As another way to construct Pascal's triangle -- it is well known that the $n^{th}$ row (where the top row corresponds to $n=0$) yields the coefficients to the terms resulting from expanding $(x+y)^n$.

The Binomial Theorem gives a way to produce these coefficients, stating that
$$(x+y)^n = x^n + {}_nC_1 x^{n-1} y + {}_nC_2 x^{n-2} y^2 + {}_nC_3 x^{n-3} y^3 + \cdots + {}_nC_{n-1} x y^{n-1} + y^n$$
where ${}_nC_k$ counts the number of ways to choose $k$ objects from a group of $n$ objects, which is given by
$${}_nC_k = \frac{n!}{k! (n-k)!}$$
How do we know the two techniques described for constructing Pascal's triangle yield the same numbers?

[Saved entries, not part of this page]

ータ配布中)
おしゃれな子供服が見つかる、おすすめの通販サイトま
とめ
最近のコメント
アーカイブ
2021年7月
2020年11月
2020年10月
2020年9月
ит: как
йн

Consider the numbers seen in the triangle constructed by looking at the coefficients seen in the expansion of $(x+y)^n$. These are given by the binomial theorem, and all take the form ${}_nC_k$ for some appropriate non-negative integers $n$ and $k$.

Suppose we look at one such number, ${}_nC_k$. This number lies on the $n^{th}$ row. If it lies on an end of this row, then either $k=0$ or $k=n$. Note ${}_nC_0 = {}_nC_n = 1$. This explains the ones seen on the left and right sides of Pascal's triangle.

Now suppose ${}_nC_k$ is not on the end of a row. Then ${}_nC_{k+1}$ would be the number to its right. Likewise, ${}_{n+1}C_{k+1}$ would be the number on the next row, directly below ${}_nC_k$ and ${}_nC_{k+1}$.

As such, we seek to argue that ${}_nC_k + {}_nC_{k+1} = {}_{n+1}C_{k+1}$, as this will establish that the "adding-the-two-above" technique for constructing Pascal's triangle yields the same numbers as the triangle constructed from finding coefficients of $(x+y)^n$ expanded.

We proceed directly...

$$\begin{array}{rcl} {}_nC_k + {}_nC_{k+1} &=& \frac{n!}{k!(n-k)!} + \frac{n!}{(k+1)!(n-k-1)!}\\\\\\ &=& \frac{n!}{k!(n-k)!} \cdot \frac{(k+1)}{(k+1)} + \frac{n!}{(k+1)!(n-k-1)!} \cdot \frac{(n-k)}{(n-k)}\\\\\\ &=& \frac{k \cdot n! + n! + n \cdot n! - k \cdot n!}{(k+1)! (n-k)!}\\\\\\ &=& \frac{(n+1) n!}{(k+1)!(n-k)!} \quad = \quad {}_{n+1}C_{k+1} \end{array}$$